Topics for Chapter 7 & 8|Latest Update with Complete
Solution-STU
Review Topics for Chapter chapters 7 and 8 (Urinary Function;
Reproductive Function)
1. Different types of incontinence and patient presentation
• Stress incontinence: loss of urine from increased intraabdominal pressure
(cough, sneezing, laughing, exercising)
• Urge/overactive bladder: sudden, intense urge to urinate, preceding or
occurring simultaneously with an involuntary loss of urine
• Overflow incontinence: result of an inability to empty the bladder or
retention
• Mixed incontinence: more than 1 type of incontinence is experienced
• Functional incontinence: physical or mental impairment preventing
toileting on time
• Gross total incontinence: a continuous leaking of urine, day and night, or
the periodic uncontrollable leaking of large volumes of urine
• Transient incontinence: results from a temporary condition (delirium,
infection, anxiety, diuretics)
• Incontinence in children is divided into daytime or nighttime
2. When suspecting kidney stone, which diagnostic test is best to order to evaluate
the stone size, location, and hydronephrosis?

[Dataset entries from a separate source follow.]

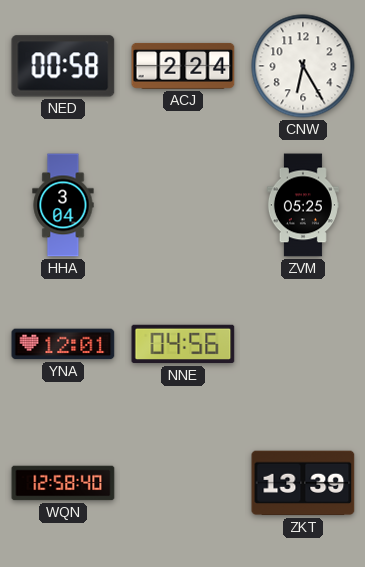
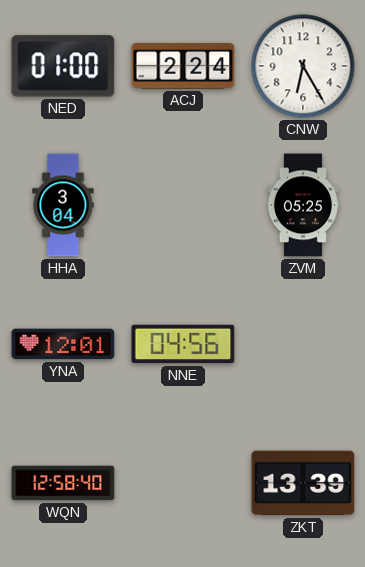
NED: 00:58 -> 01:00
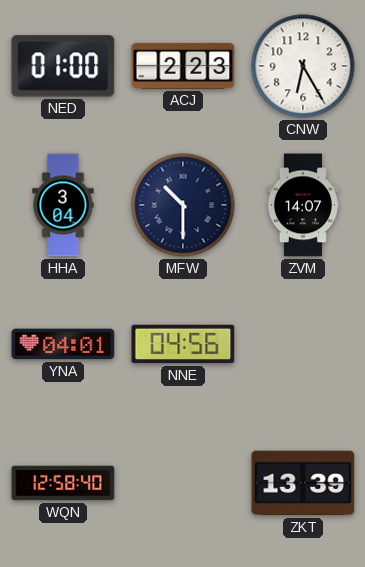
ACJ: 2:24 -> 2:23
MFW: none -> 10:30
ZVM: 05:25 -> 14:07
YNA: 12:01 -> 04:01
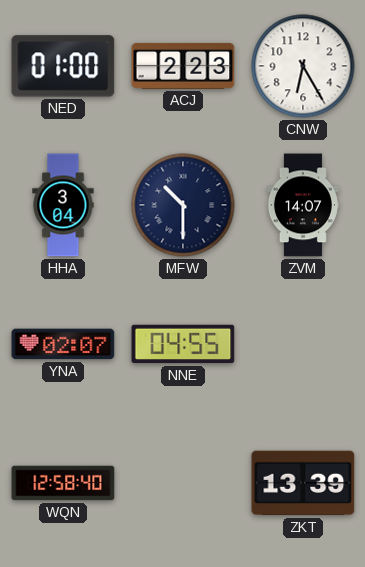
YNA: 04:01 -> 02:07
NNE: 04:56 -> 04:55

Nephrolithiasis: renal calculi (renal stones). Calculi are hard masses of crystals
composed of mineral that the kidneys normally excrete.

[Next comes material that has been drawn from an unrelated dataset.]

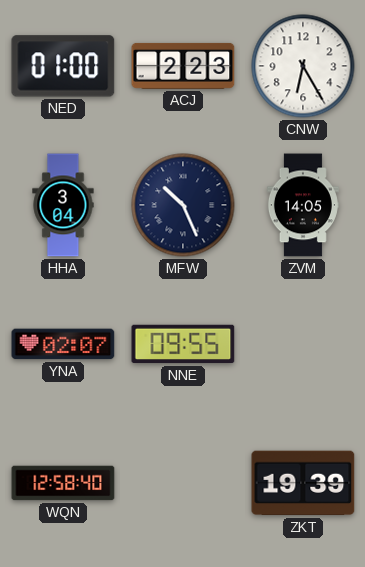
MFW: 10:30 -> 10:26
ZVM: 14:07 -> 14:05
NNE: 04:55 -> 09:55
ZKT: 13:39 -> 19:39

• A CT is the preferred diagnostic exam as it can detect stone size, location,
and presence of hydronephrosis
3. Know the symptoms of benign prostatic hypertrophy
BPH is a common nonmalignant enlargement of the prostate gland that occurs
as men age, usually by 50.
• By age 50, approximately 50% of men will have lower urinary tract
symptoms that can be divided into storage and voiding symptoms
• Storage(irritative symptoms): daytime frequency, nocturia, urgency and
incontinence
• Voiding (obstructive symptoms): slowing or spraying of stream
• A large ( >17 grams ) palpable prostate that is smooth, symmetrical and
rubbery
, 4. Presentation and possible diagnosis of nephroblastoma.

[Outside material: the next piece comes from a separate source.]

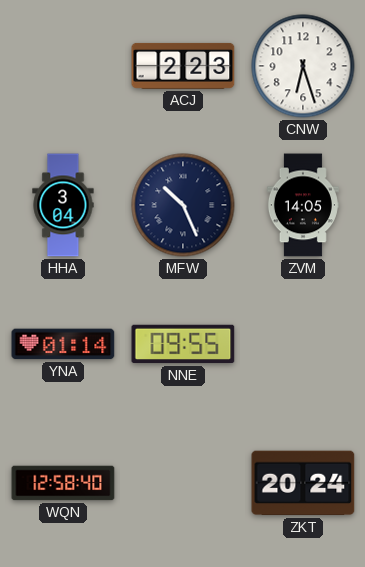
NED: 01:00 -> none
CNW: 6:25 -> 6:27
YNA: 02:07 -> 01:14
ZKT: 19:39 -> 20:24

Wilms tumor (nephroblastoma) is a rare kidney cancer that primarily affects
children.
• Tumor can grow large without causing pain (may go undetected). Usually
present with an abdominal mass or swelling with pain or without pain,
hematuria (40% of cases), fever (25% of cases), HTN (25%)
• History, physical exam, abdominal ultrasound initially. Then it is further
evaluated with an abdominal CT with contrast or abdominal MRI. Biopsy
is needed for histologic confirmation
• Labs ordered: BUN, creatinine, creatinine clearance, CBC, liver function
tests, serum calcium, coagulation studies, UA
5. What is the most likely cause of enuresis?
Enuresis is nighttime incontinence
• Common causes include nighttime polyuria due to increased fluids taken
at night or reduced ADH response or decreased ADH secretion, detrusor
overactivity and sleeping disorders
6. When uremic encephalopathy is suspected. What other manifestations would
support this complication?
Uremic encephalopathy: a cerebral dysfunction caused by the accumulation of
toxins resulting from acute or chronic renal failure
• Appears when glomerular infiltration rate falls between 10-15 because of
hyperparathyroidism
• Poor concentration (1st sign) that progresses to confusion, asterixis
(inability to maintain sustained posture), weakness, nystagmus (rapid
involuntary movements of the eyes) and hyperreflexia (hyperactive
stretch reflexes of the muscles)
7. What is the best action with a patient with end-stage renal disease (ESRD) has
tall, peaked T waves on his electrocardiogram (ECG).
Check the serum potassium level
8. Urothelial cell carcinoma and renal cell carcinoma are sign and symptoms of?
Painless, asymptomatic hematuria
9. Discharge teaching for the patient after a nephrectomy for renal carcinoma.